# Cohomology of complex projective space

This article describes the value (and the process used to compute it) of some homotopy invariant(s) for a topological space or family of topological spaces. The invariant is cohomology and the topological space/family is complex projective space
Get more specific information about complex projective space | Get more computations of cohomology

## Statement

### With coefficients in the integers $H^p(\mathbb{P}^n(\mathbb{C});\mathbb{Z}) = \left\lbrace\begin{array}{rl} \Z, & \qquad p \ \operatorname{even}, 0 \le p \le 2n\\ 0, & \qquad \operatorname{otherwise}\\\end{array}\right.$

### With coefficients in an abelian group or module

For coefficients in an abelian group $M$, the homology groups are: $H^p(\mathbb{P}^n(\mathbb{C});M) = \left\lbrace\begin{array}{rl} M, & \qquad p \ \operatorname{even}, 0 \le p \le 2n\\ 0, & \qquad \operatorname{otherwise}\\\end{array}\right.$

## Cohomology ring structure

### With coefficients in the integers

The cohomology ring with coefficients in the integers is given as: $H^*(\mathbb{P}^n(\mathbb{C});\mathbb{Z}) = \mathbb{Z}[x]/(x^{n + 1})$

where the following are true:

• The base ring of coefficients is identified with $H^0$.
• $x$ (or rather, its image mod $x^{n+1}$) is identified additive generator for $H^2(\mathbb{P}^n(\mathbb{C});\mathbb{Z})$. Note that we could pick either of the two additive generators, since the group is isomorphic to $\mathbb{Z}$.
• Each $x^j$ is identified with an additive generator for $H^{2j}(\mathbb{P}^n(\mathbb{C});\mathbb{Z})$. In particular, $x^n$ is identified with a generator for the top cohomology, or a fundamental class in cohomology.
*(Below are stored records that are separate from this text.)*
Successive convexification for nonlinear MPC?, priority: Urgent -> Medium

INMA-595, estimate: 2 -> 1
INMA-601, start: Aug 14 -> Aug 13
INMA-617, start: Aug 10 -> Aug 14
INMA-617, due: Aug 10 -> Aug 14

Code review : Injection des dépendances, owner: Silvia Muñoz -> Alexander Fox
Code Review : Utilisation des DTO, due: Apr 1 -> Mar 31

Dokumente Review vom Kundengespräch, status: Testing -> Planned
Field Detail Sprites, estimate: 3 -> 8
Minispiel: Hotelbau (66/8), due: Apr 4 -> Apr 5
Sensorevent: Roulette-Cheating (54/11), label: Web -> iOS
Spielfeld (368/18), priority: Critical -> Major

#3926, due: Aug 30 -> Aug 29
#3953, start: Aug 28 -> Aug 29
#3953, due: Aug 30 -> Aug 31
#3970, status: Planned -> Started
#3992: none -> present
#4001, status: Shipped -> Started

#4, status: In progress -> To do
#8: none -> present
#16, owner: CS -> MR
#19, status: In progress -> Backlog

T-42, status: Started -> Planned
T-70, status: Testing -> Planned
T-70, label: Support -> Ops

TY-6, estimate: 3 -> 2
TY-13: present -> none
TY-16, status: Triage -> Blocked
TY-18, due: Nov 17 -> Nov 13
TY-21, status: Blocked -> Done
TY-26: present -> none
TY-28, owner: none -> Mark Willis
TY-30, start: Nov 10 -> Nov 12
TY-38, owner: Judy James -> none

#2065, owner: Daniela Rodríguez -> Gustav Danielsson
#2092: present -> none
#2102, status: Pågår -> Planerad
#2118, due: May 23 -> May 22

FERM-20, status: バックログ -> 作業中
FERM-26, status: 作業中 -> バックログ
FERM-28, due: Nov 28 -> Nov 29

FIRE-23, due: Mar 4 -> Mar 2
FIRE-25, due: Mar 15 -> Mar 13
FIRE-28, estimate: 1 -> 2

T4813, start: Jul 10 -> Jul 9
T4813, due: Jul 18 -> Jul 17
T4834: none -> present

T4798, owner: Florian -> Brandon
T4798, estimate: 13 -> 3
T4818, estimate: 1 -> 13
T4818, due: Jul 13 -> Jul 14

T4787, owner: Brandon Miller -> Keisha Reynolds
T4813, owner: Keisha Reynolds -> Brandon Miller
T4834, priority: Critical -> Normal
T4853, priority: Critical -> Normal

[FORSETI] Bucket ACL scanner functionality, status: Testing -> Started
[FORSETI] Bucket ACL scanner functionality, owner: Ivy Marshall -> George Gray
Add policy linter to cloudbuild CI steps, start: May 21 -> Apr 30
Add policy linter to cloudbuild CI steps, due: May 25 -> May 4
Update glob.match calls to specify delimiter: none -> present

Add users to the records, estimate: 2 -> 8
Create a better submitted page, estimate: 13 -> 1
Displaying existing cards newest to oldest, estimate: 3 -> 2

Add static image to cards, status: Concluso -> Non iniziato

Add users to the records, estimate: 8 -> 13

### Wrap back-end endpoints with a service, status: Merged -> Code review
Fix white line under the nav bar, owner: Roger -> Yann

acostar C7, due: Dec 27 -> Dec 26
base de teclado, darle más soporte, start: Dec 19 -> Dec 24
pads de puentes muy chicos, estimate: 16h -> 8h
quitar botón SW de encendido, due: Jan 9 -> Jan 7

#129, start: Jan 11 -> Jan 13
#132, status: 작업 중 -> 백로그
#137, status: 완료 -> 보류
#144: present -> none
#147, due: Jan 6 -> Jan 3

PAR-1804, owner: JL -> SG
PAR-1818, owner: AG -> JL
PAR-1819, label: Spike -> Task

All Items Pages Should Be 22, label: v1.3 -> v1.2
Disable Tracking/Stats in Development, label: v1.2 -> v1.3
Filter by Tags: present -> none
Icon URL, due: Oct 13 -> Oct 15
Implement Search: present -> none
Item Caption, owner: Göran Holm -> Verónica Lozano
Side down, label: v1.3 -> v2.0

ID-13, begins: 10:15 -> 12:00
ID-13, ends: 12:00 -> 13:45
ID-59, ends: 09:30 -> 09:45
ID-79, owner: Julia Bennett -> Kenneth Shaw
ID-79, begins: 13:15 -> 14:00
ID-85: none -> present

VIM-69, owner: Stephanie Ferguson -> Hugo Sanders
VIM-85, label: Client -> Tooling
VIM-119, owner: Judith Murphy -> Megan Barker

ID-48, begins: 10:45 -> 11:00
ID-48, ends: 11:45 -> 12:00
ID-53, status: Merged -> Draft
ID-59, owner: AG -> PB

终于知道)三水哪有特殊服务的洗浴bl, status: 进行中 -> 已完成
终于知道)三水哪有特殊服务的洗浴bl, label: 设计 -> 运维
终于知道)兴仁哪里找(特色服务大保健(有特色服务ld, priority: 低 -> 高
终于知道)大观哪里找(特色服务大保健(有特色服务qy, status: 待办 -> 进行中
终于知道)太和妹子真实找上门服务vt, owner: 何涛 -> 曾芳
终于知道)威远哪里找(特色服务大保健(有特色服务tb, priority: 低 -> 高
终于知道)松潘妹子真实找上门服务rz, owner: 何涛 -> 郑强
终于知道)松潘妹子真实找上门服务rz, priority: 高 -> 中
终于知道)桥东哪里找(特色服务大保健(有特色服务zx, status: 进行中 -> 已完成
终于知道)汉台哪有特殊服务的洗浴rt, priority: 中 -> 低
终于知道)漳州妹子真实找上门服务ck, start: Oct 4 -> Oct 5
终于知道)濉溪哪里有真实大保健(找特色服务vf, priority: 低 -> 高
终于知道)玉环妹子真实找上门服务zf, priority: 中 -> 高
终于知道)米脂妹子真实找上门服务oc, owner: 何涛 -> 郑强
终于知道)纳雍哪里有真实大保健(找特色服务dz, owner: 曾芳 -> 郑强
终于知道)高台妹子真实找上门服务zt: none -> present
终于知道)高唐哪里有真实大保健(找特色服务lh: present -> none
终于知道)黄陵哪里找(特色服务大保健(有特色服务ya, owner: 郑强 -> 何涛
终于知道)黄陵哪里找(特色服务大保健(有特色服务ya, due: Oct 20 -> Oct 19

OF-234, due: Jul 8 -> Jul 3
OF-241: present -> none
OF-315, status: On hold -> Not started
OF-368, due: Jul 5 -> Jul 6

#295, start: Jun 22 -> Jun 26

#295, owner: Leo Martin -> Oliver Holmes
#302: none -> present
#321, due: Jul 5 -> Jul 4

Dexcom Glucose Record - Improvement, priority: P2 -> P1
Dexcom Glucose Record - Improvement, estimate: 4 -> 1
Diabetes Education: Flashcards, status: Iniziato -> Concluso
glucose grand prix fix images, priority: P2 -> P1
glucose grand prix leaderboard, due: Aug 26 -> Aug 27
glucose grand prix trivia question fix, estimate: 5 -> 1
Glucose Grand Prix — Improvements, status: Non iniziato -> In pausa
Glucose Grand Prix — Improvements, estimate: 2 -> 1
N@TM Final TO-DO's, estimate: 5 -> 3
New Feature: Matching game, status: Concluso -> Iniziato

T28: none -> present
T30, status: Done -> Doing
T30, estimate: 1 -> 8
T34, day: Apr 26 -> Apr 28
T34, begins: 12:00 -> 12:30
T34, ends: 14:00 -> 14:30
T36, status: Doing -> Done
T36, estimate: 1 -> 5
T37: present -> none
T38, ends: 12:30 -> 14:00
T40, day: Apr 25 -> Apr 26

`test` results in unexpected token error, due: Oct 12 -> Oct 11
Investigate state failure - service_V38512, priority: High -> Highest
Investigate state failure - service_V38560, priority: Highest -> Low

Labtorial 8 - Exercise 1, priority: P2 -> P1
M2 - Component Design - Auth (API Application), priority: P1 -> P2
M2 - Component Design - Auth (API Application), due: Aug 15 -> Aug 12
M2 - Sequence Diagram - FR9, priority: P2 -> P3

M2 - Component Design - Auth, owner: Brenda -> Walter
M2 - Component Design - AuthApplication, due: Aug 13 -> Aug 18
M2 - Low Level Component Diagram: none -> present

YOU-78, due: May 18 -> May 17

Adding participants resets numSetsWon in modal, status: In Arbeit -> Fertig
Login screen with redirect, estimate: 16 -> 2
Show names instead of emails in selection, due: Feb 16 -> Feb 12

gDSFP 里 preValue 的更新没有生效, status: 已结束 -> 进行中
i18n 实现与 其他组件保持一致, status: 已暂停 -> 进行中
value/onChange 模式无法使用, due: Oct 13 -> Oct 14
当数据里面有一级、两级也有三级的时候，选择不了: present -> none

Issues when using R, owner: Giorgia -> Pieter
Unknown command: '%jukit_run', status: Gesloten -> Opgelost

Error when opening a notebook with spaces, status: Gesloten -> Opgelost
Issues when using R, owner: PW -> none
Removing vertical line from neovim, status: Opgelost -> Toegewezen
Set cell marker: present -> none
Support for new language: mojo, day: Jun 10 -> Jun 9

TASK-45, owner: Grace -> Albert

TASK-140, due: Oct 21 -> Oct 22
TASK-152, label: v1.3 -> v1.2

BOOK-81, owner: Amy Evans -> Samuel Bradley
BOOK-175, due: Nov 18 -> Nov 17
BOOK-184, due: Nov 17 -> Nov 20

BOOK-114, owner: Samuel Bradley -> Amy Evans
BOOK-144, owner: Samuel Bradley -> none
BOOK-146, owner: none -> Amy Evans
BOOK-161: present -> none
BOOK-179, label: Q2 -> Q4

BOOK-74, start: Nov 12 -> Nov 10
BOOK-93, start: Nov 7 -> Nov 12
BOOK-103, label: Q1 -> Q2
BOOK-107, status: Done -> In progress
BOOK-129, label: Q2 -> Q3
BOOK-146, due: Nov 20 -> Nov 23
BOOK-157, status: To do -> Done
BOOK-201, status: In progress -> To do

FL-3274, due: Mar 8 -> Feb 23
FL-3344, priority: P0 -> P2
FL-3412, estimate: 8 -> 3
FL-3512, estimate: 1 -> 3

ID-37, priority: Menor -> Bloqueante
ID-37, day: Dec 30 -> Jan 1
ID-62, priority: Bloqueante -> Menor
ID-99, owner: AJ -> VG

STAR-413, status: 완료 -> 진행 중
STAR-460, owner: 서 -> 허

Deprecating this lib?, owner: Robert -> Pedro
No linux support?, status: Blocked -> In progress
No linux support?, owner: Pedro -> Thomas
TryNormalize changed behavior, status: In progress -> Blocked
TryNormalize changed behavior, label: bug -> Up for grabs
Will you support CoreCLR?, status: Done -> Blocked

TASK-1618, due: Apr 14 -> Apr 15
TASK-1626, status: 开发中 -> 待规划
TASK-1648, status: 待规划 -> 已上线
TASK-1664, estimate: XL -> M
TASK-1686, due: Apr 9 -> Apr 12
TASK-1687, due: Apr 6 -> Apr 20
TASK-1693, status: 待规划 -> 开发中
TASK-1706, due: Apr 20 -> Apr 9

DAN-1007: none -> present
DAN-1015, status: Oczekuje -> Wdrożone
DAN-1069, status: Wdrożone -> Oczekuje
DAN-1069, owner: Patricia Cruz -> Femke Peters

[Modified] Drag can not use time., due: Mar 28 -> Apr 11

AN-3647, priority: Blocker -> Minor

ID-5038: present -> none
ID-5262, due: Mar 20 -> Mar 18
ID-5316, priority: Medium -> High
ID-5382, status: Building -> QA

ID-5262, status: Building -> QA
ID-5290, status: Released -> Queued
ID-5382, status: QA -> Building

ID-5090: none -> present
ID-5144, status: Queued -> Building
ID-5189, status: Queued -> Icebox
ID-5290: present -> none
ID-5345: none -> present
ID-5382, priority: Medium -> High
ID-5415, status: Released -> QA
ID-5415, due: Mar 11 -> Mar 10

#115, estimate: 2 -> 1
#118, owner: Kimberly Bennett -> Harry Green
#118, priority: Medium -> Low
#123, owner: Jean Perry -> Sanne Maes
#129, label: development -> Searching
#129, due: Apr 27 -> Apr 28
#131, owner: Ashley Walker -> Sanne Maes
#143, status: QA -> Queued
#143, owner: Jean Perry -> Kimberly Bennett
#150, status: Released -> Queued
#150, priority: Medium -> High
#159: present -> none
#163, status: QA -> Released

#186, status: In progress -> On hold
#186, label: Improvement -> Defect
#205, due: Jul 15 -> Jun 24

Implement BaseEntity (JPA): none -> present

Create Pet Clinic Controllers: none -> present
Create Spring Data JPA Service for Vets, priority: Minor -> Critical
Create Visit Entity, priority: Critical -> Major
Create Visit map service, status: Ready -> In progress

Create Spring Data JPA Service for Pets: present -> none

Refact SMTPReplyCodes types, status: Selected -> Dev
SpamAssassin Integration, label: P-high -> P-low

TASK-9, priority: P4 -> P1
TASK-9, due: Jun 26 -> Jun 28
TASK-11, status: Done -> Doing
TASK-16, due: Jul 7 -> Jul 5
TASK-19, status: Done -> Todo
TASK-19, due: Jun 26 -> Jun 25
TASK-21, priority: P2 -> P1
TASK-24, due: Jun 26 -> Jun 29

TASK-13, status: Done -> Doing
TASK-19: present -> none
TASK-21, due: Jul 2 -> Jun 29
• The only ring automorphisms of $H^*(\mathbb{P}^n(\mathbb{C});\mathbb{Z})$ arising from self-homeomorphisms of the complex projective space are the identity map and the automorphism that acts as the negation map on $H^2$ and induces corresponding multiplication by $(-1)^j$ maps on each $H^{2j}, 0 \le j \le n$.
• In particular, this means that if $n$ is even, then the top cohomology class is rigid under automorphisms, i.e., there is no automorphism that acts as the negation map on the top cohomology. $\operatorname{Homeo}(\mathbb{P}^n(\mathbb{C})) \to \{ \pm 1 \} \cong \mathbb{Z}/2\mathbb{Z}$
which sends a homeomorphism to 1 if it acts as the identity on $H^2$ and -1 otherwise.
• More generally, for any continuous self-map of $\mathbb{P}^n(\mathbb{C})$, we can find an integer $m$ such that this map induces multiplication by $m$ on $H^2$. Consequently, it induces multiplication by $m^j$ maps on each $H^{2j}, 0 \le j \le n$.